[Math] If the Collatz Conjecture is unsolvable is it true

collatz conjectureproof-theory

Recently Numberphile uploaded a video on Godel's Incompleteness Theorem, and the Professor in the video made the conclusion that

if you can prove a statement cannot be proven true or false by the axioms
and
if that statement happened to be false by some counterexample, there would be a contradiction,

and so the statement would be true.

Then if someone could prove the Collatz Conjecture was unsolvable would they have proven that it is true? Or is that overreaching from the conclusion in the video.

Also, has anyone attempted a rigorous proof that the Collatz Conjecture is unsolvable?

Best Answer

If you proved that Collatz was not disprovable in (say) PA, this would mean that there were no finite cycles not hitting $1$. However, it would leave open the possibility that there was some number $n$ which never hit $1$, and never entered a finite cycle (just "shot off to infinity"); so this wouldn't actually prove the Collatz conjecture.

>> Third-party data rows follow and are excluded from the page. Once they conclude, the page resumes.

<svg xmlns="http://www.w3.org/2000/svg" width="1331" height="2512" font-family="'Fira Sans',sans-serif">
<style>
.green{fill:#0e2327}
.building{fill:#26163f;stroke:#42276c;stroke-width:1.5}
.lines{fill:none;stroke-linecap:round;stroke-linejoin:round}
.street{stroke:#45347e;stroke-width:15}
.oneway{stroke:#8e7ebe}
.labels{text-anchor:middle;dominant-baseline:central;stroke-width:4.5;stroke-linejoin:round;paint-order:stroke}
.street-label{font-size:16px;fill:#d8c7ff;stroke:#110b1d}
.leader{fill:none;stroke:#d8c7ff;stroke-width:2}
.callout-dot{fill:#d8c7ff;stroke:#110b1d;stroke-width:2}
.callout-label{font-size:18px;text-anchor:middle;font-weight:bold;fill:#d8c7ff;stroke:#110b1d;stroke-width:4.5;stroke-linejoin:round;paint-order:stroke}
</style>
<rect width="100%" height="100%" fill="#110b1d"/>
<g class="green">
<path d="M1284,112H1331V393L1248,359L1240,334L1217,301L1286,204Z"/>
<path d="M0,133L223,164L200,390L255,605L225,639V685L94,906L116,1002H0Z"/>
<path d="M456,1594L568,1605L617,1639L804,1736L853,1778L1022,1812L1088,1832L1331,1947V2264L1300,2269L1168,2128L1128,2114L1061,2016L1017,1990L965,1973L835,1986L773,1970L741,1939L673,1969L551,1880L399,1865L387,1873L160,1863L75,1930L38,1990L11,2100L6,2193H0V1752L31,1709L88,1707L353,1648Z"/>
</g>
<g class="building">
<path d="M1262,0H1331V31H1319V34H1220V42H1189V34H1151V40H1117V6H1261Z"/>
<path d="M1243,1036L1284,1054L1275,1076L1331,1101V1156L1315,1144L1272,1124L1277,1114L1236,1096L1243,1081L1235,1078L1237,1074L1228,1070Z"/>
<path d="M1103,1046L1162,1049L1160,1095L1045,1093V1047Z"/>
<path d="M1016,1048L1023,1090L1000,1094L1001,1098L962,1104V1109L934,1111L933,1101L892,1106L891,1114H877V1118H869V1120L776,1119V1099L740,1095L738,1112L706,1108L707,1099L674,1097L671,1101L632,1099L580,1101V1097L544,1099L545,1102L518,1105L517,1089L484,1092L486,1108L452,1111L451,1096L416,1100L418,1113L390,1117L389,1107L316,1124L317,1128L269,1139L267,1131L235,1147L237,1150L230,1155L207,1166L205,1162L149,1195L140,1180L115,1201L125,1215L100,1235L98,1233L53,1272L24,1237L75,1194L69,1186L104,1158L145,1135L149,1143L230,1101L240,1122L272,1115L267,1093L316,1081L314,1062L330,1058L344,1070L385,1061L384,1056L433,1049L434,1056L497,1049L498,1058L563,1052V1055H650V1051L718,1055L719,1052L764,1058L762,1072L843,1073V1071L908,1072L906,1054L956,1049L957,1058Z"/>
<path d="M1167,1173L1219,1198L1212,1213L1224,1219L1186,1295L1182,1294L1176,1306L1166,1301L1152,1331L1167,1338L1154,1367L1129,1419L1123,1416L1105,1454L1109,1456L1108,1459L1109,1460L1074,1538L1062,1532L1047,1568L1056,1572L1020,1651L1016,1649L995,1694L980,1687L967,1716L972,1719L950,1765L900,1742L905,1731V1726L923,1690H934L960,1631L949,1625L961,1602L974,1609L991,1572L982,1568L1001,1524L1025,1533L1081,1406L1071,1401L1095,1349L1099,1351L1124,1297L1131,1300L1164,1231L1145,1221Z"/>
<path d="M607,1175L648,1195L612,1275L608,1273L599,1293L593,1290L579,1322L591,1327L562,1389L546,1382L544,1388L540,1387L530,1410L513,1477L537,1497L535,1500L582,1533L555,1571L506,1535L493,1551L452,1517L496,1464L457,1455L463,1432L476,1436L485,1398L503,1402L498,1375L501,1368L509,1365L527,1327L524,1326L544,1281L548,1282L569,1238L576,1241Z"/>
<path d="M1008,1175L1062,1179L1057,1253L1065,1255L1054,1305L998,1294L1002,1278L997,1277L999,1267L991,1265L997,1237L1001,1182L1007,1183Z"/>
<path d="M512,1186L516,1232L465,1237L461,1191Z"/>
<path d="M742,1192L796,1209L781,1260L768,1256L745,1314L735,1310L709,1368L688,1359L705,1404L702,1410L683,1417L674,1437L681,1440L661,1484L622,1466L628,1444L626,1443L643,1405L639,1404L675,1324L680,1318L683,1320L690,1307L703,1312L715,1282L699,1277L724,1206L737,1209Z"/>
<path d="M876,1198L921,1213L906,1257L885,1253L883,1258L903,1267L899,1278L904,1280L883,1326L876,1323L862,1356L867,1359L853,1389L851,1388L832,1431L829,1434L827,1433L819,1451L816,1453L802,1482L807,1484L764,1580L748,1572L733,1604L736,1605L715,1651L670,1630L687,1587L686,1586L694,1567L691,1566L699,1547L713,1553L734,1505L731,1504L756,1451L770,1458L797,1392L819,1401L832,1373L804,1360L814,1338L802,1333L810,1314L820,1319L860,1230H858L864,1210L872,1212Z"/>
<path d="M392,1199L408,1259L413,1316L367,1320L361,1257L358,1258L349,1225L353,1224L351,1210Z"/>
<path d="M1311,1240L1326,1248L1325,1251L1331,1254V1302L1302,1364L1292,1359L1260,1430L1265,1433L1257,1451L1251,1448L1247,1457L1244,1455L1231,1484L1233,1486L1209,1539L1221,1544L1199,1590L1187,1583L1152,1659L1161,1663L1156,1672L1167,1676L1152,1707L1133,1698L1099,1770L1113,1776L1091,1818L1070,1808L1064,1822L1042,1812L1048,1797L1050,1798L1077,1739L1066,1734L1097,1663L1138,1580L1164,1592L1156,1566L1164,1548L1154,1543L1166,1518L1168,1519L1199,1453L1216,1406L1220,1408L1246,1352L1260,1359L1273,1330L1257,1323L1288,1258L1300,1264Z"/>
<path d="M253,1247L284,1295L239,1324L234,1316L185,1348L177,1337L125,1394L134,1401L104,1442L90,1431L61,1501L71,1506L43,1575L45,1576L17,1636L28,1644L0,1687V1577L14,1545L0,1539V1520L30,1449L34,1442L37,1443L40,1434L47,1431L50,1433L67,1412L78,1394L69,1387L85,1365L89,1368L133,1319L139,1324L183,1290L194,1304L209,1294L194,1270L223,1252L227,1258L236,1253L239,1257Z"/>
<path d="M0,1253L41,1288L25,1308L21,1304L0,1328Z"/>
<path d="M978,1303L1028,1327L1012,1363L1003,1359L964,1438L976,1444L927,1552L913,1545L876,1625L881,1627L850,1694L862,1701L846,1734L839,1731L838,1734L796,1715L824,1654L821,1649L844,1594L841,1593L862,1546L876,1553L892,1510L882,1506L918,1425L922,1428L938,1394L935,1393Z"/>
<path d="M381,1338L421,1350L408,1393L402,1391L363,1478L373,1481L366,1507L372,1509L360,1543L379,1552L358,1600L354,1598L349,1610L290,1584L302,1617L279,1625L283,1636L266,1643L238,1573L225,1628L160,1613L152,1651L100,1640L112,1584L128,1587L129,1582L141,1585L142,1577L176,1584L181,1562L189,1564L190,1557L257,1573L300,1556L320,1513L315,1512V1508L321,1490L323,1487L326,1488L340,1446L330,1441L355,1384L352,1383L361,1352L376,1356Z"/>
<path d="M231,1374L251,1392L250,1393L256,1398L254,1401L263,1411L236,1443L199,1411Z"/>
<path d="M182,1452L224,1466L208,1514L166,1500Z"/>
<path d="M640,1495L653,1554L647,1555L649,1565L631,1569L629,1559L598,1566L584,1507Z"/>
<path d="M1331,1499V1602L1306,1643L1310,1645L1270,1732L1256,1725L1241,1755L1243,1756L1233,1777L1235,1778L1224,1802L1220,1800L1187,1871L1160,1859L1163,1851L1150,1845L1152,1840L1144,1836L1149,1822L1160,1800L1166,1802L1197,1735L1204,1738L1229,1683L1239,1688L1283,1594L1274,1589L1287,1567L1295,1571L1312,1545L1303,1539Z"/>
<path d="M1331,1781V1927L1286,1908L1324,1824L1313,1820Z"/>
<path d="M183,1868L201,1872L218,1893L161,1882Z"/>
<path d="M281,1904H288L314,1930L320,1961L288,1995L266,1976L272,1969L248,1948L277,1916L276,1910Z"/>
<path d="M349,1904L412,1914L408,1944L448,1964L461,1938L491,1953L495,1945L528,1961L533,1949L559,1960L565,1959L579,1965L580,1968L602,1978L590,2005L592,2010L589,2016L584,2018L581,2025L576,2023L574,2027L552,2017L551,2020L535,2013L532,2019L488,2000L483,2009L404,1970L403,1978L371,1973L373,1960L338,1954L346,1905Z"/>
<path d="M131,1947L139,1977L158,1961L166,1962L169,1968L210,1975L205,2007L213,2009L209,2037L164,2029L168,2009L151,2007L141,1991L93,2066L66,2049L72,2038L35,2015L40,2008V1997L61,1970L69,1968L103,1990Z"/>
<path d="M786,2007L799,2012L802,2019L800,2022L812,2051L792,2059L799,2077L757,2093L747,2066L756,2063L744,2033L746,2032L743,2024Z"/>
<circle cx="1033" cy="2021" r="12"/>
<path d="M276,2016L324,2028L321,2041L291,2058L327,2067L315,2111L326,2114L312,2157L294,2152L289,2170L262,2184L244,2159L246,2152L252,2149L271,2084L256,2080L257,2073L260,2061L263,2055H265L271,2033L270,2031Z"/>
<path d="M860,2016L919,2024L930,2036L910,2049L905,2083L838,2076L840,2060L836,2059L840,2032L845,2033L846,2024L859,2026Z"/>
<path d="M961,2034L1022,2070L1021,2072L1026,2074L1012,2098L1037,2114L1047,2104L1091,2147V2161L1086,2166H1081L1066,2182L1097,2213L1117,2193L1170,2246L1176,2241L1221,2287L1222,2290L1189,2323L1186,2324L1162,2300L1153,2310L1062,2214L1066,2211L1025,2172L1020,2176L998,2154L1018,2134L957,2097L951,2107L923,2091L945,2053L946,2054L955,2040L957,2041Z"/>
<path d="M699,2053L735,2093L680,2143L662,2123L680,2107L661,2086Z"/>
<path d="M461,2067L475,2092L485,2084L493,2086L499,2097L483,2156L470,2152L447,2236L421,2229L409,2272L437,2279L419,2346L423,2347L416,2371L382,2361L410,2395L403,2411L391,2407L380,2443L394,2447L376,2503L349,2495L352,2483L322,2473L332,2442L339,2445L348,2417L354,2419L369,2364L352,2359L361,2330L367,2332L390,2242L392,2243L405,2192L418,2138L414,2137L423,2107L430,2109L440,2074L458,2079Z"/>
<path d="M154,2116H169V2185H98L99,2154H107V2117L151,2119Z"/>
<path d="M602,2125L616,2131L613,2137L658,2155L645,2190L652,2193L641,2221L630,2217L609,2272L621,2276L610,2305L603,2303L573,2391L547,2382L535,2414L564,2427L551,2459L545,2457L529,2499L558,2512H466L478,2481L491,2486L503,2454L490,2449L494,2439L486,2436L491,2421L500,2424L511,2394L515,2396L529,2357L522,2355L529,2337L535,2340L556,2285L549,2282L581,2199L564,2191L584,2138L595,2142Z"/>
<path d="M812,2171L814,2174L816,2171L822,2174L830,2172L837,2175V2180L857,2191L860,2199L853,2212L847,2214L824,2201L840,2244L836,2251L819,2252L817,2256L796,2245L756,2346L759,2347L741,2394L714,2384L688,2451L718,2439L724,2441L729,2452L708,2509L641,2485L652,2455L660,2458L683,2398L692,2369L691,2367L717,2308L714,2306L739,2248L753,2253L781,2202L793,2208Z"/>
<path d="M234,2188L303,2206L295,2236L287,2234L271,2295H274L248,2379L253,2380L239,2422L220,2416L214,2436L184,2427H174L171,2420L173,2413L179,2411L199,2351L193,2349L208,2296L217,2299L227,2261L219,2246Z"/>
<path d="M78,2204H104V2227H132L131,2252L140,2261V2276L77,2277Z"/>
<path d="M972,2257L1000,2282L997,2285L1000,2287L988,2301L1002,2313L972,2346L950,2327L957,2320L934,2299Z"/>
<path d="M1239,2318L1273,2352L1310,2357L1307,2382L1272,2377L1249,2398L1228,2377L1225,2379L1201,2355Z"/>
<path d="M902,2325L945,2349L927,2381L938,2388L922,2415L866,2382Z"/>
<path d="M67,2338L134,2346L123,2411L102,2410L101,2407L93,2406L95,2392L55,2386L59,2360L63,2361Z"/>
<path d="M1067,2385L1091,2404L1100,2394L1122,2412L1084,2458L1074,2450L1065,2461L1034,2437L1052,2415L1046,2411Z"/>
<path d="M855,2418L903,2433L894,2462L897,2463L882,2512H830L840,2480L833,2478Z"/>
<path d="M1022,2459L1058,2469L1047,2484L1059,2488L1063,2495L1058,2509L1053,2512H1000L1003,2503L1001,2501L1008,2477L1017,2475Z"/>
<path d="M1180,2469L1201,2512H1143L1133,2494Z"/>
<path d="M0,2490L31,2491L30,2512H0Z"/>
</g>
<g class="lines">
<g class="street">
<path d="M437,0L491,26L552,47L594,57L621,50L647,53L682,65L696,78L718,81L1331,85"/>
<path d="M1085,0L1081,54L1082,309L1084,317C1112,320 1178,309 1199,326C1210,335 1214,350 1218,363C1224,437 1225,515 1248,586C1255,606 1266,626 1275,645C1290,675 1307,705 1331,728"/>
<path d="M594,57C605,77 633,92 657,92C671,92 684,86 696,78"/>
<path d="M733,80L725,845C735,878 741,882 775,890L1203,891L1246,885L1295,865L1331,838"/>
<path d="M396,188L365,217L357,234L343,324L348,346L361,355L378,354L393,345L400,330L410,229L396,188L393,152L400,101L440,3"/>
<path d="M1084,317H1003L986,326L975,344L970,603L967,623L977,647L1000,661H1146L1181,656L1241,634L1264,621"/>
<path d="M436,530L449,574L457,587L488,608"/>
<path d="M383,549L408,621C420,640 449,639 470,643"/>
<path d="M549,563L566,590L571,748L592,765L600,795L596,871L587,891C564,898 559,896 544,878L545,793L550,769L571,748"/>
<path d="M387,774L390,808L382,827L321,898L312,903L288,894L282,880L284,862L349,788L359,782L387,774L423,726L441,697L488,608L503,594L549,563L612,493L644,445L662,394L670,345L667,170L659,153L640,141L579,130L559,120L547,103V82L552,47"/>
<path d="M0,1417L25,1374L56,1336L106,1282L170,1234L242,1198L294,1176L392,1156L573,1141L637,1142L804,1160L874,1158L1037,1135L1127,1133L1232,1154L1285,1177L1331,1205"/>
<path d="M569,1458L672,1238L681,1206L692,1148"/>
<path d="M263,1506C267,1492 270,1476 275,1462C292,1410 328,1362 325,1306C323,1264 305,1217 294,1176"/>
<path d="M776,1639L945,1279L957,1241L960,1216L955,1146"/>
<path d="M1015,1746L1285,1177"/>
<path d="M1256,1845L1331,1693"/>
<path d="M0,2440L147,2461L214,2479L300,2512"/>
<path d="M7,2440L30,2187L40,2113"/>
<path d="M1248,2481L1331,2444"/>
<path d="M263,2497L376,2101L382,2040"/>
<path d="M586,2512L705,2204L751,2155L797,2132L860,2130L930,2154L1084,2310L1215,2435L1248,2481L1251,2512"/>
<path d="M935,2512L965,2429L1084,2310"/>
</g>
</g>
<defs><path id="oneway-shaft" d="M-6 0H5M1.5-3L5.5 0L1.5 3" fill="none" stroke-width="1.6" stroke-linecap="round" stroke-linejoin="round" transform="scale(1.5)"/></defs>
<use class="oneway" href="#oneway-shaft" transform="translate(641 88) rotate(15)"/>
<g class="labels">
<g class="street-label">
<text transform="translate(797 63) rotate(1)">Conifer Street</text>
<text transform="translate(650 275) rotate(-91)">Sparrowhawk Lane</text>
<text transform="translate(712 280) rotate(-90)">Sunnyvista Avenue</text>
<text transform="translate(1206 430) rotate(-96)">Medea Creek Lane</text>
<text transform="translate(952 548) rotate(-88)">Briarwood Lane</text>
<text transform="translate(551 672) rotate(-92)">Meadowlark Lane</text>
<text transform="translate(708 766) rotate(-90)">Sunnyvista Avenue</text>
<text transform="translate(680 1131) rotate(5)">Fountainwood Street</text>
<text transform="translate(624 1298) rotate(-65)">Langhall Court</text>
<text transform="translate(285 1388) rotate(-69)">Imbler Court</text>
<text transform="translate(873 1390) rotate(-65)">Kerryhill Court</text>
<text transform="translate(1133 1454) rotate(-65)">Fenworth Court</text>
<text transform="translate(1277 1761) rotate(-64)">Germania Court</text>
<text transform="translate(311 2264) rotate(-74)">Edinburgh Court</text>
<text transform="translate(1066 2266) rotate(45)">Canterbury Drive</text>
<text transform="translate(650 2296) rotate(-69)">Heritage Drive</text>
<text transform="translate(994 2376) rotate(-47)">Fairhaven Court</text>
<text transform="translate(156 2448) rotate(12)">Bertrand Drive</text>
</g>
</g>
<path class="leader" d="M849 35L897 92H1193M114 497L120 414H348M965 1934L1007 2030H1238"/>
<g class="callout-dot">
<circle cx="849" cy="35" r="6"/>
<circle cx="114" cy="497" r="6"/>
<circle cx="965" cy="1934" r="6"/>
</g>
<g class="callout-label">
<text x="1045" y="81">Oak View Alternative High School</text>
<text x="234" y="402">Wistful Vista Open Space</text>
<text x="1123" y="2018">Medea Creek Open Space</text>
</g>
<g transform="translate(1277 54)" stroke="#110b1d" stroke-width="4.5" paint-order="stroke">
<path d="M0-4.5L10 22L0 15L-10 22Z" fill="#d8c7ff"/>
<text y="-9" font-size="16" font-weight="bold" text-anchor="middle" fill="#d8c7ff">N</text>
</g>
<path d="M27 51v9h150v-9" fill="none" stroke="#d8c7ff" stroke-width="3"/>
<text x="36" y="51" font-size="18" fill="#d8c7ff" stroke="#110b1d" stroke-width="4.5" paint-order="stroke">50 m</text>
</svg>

I believe there have been no serious attempts at proving Collatz to be unprovable in PA (or related theories). The problem is that we only know a small handful of techniques for showing PA-unprovability, and none of them seem to apply to Collatz. Proving unprovability is extremely hard.


Incidentally, the statements for which PA-unprovability implies truth are those which are equivalent in PA to a $\Pi^0_1$ sentence; it is not known whether the Collatz conjecture is equivalent over PA to a $\Pi^0_1$ sentence, so currently no way is known for turning a proof of the PA-undisprovability of Collatz into a proof of the Collatz conjecture.